The old playbook (why it stopped working)
From roughly 2014 to 2020, the standard gaming video opened like this:
This worked because:
- Subscriber bases were the primary recommendation signal, so existing audiences delivered initial traffic regardless of hook quality
- Algorithm distribution was less retention-sensitive — videos didn't have to earn their watch time as aggressively
- Audiences had been trained to expect that opener, so they didn't bail on it
All three of those conditions reversed between 2020 and 2023. The algorithm now weights individual-video retention much harder, subscriber bases provide less of a head start, and viewers have been trained by short-form to bail on slow openers in 5-8 seconds.
The new playbook
The long-form gaming videos hitting $15-25+ RPM in 2026 all share five structural moves. They're script-level decisions, not production-level ones. None requires a budget.
1. A clear end goal — your North Star
Every long-form video needs a specific destination the viewer is watching the creator try to reach. "Survive 100 days." "Beat the game with no deaths." "Build a working calculator inside Minecraft." Without a destination, the video feels meandering — which on a 60-minute upload is the worst possible signal, both to the algorithm and to the audience.
State the destination inside the first 30 seconds. Make it concrete enough that the viewer can check progress against it throughout the runtime. Vague goals ("I'm going to see what happens") collapse retention; specific goals ("I have to beat the final boss before sunset") sustain it.
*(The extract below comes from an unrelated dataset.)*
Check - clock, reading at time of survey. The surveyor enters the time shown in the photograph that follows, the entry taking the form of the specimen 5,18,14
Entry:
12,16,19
2. A backbone — the spine the rest of the video feeds into
Every section of a long-form video should be visibly connected to the end goal. If a creator goes off to do a side quest at minute 23, the viewer needs to understand WHY that side quest matters for the North Star. Otherwise it reads as filler — and filler is the single biggest retention-killer on long-form.
The mechanical move: before each major section, drop a single sentence that explicitly connects what's about to happen to the end goal. "I can't beat the boss without iron armour, and the only iron is in the cave system — let's go." That sentence costs nothing to include in the script and earns 5-10% of retention through the section it introduces.
3. Ups and downs — not mindless progression
Linear progression toward the end goal is boring. The retention curve dies in the middle act of videos that just steadily progress without setbacks. The fix: deliberate roadblocks. Tension spikes. Things that go wrong.
Plant 4-6 roadblocks across the runtime. They can be in-game (the boss kills you, the build collapses, the timer runs out) or out-of-game (you discover the wrong strategy was chosen, a piece of gear gets lost). Each one creates a tension valley that the audience pays to see resolved. Without them, the video flatlines emotionally.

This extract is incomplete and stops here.